La fin du télétravail. Tous les salariés de Yahoo! vont devoir regagner les pénates de la maison-mère. Un mémo envoyé la semaine dernière par la direction des ressources humaines du groupe américain prévoit en effet de mettre fin au télétravail à partir de juin. "Pour devenir le meilleur endroit pour travailler, il sera important de communiquer et de collaborer, donc nous avons besoin de travailler côte-à-côte", justifie le directeur des ressources humaines dans le document interne publié par le blog All Things D. "La vitesse et la qualité sont souvent sacrifiées quand on travaille de la maison. Nous avons besoin d'être un Yahoo! uni, et cela commence en étant physiquement ensemble."

A contre-courant. La décision a de quoi surprendre : Yahoo! prend ainsi le contrepied d'une tendance à l'œuvre depuis plusieurs années aux Etats-Unis. Entre 2007 et 2012, la part des entreprises américaines permettant à leurs salariés de travailler de manière flexible, notamment à domicile, est passée de 48% à 53%, d'après l'association américaine de gestion des ressources humaines (SHRM). Selon un rapport de 2011 du Département du travail, 24% des salariés américains travaillent au moins quelques heures par semaine de chez eux.

Productivité ou innovation ? Yahoo! va donc à contre-courant mais "ceci n'est pas une vision générale dans le secteur sur le travail à domicile, ceci concerne ce qui est juste pour Yahoo! maintenant", a, de son côté, prudemment souligné un porte-parole du groupe. Mais en affirmant que "la vitesse et la qualité sont souvent sacrifiées quand on travaille de la maison", Yahoo! relance le débat sur le télétravail. Bien qu'un ancien cadre de Yahoo! ait souligné dans la presse américaine les abus de salariés en télétravail, le département du Travail note, lui, que les salariés travaillant chez eux effectuent davantage d'heures supplémentaires non rémunérées. Pour John Sullivan, professeur de management à la San Francisco State University, cité par le New York Times, l'arbitrage se fait entre productivité et esprit d'initiative : "si vous voulez de l'innovation, alors vous avez besoin d'interactions. Si vous voulez de la productivité, alors vous voudrez que les gens travaillent chez eux." Yahoo! a donc tranché.

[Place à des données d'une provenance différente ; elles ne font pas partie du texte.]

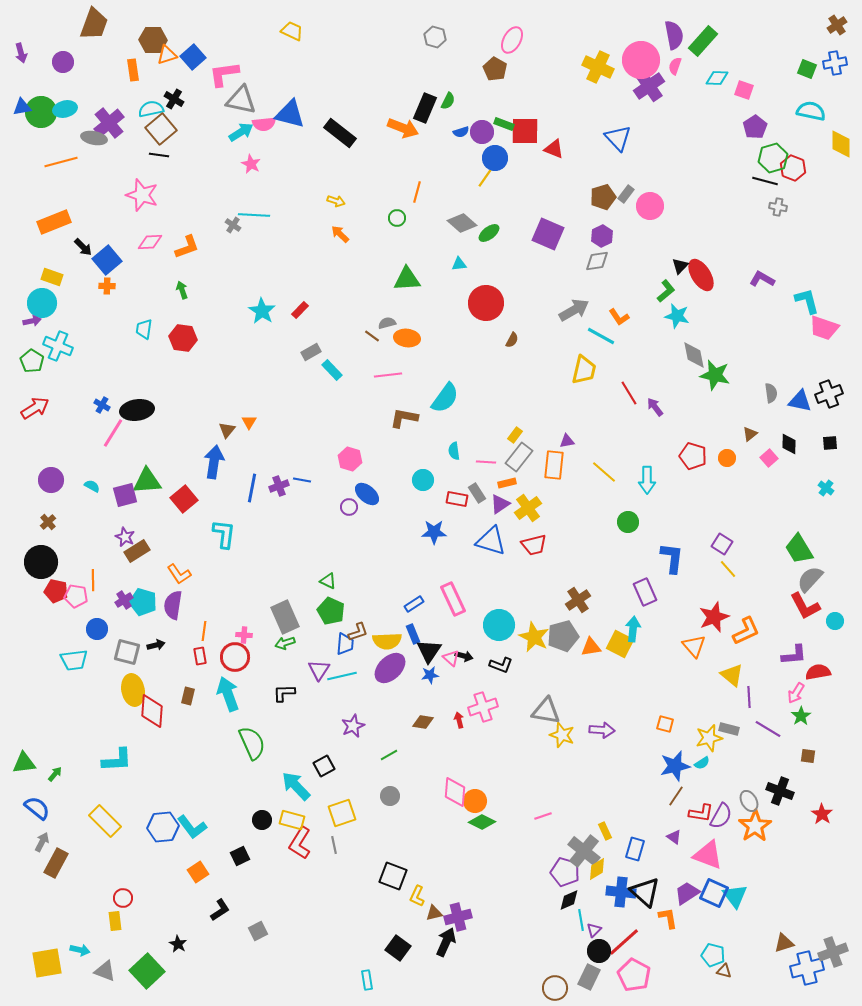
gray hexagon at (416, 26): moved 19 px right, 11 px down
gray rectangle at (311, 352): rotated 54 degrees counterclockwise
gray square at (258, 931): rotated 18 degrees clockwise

"L'esprit Google" n'est pas loin. Arrivée de Google en juillet 2012, Marissa Mayer, la nouvelle patronne de Yahoo!, pioche en fait dans les recettes de son ancien employeur pour redresser le groupe en difficulté. Avec ce mémo, elle semble vouloir importer "un esprit Google" chez Yahoo, estime Colin Gillis, un analyste de BGC Partners interrogé par le New York Times : "Google s'efforce de faire tourner votre vie autour de leur campus pour que vous puissiez passer beaucoup plus de temps au travail." Navettes, jeux et surtout nourriture offerte : Google est régulièrement notée parmi les entreprises où il fait bon travailler. Repas gratuits et nouveaux smartphones ont d'ailleurs déjà débarqués chez Yahoo! l'an dernier. En interdisant le télétravail, Marissa Mayer passe à la vitesse supérieure.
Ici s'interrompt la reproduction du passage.